- 作者:Evgeny Krupitsky ; Edwin Zvartau ; Elena Blokhina ; Elena Verbitskaya ; Marina Tsoy ; Valentina Wahlgren ; Andrey Burakov ; Dimitry Masalov ; Tatyana N. Romanova ; Vladimir Palatkin ; Arina Tyurina ; Tatyana Yaroslavtseva ; Rajita Sinha ; Thomas R. Kosten
- 关键词:Naltrexone ; Guanfacine ; Opiate dependence ; Stress ; Clinical trial
- 刊名:Drug and Alcohol Dependence
- 出版年:2013
- 出版时间:1 October, 2013
- 年:2013
- 卷:132
- 期:3
- 页码:674-680
- 全文大小:632 K
Background
Stress is a key precipitant to discontinuing naltrexone and relapsing to opiate abuse. Alpha-2 adrenergic agonists like guanfacine may reduce stress induced craving and have reduced opiate relapse in small clinical trials.Methods
This randomized, double blind double dummy placebo-controlled 6-month trial tested oral naltrexone with or without guanfacine for reducing stress and preventing opiate relapse.
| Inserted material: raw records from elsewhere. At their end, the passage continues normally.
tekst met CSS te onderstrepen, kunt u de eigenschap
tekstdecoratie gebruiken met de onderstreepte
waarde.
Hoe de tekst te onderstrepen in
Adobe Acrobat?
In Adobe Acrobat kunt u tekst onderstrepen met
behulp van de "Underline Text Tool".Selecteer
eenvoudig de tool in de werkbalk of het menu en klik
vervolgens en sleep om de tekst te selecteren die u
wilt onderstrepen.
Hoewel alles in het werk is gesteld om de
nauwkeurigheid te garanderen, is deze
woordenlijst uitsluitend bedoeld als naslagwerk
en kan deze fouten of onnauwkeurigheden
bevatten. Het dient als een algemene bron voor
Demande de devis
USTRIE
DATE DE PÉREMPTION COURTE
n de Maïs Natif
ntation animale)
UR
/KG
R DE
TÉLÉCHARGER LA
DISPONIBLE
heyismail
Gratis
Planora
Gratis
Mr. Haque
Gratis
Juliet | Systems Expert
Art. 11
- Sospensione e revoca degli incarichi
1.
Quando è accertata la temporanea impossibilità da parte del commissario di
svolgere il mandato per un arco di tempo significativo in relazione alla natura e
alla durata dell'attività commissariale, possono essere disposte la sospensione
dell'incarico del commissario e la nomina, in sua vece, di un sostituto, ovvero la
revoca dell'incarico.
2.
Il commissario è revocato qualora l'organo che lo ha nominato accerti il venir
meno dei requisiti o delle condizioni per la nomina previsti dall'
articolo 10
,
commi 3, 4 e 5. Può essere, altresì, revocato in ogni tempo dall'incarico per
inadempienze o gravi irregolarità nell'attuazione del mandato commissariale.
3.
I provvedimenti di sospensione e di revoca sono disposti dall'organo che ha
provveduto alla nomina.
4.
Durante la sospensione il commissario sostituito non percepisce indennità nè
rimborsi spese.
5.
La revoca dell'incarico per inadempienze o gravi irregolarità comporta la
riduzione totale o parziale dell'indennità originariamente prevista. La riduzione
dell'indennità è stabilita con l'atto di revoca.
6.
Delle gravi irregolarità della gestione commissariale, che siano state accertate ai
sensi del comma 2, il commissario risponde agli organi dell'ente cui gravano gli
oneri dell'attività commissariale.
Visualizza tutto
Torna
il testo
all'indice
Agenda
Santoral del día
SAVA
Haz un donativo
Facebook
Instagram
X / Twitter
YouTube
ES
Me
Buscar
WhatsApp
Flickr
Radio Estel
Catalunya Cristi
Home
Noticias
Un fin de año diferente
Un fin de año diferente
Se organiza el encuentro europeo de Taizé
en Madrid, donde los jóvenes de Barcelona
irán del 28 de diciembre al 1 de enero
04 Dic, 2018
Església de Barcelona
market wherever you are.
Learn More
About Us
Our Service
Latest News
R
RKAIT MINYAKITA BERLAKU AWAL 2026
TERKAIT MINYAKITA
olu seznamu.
We randomized 301 patients to: naltrexone 50 mg/day + guanfacine 1 mg/day (n = 75) (N/G), naltrexone + guanfacine placebo (N/P) (n = 76), naltrexone placebo + guanfacine (n = 75) (P/G), and double placebo (n = 75) (P/P).
Results
Among the 75 patients in each group the percentage still retained on naltrexone treatment at six months was: N/G 26.7 % , N/P 19.7 % (p = 0.258 to N/G), P/G 6.7 % (p < 0.05 to both N groups), and P/P 10.7 % (p = 0.013 to N + G). Guanfacine reduced the severity of stress particularly at weeks 10 and 18. Adverse events (AE) were infrequent (4.7 % ) without group differences, with most common AEs: headache, poor appetite, insomnia, and dizziness.
Conclusions
Adding guanfacine to naltrexone did not improve treatment retention or opiate free urines, but it reduced both stress and craving at later time points in treatment, which may be related to stress-induced craving and the animal model of incubation of reinstatement. During treatment, HIV risk, anxiety, and depression reduced among all patients in treatment, regardless of group.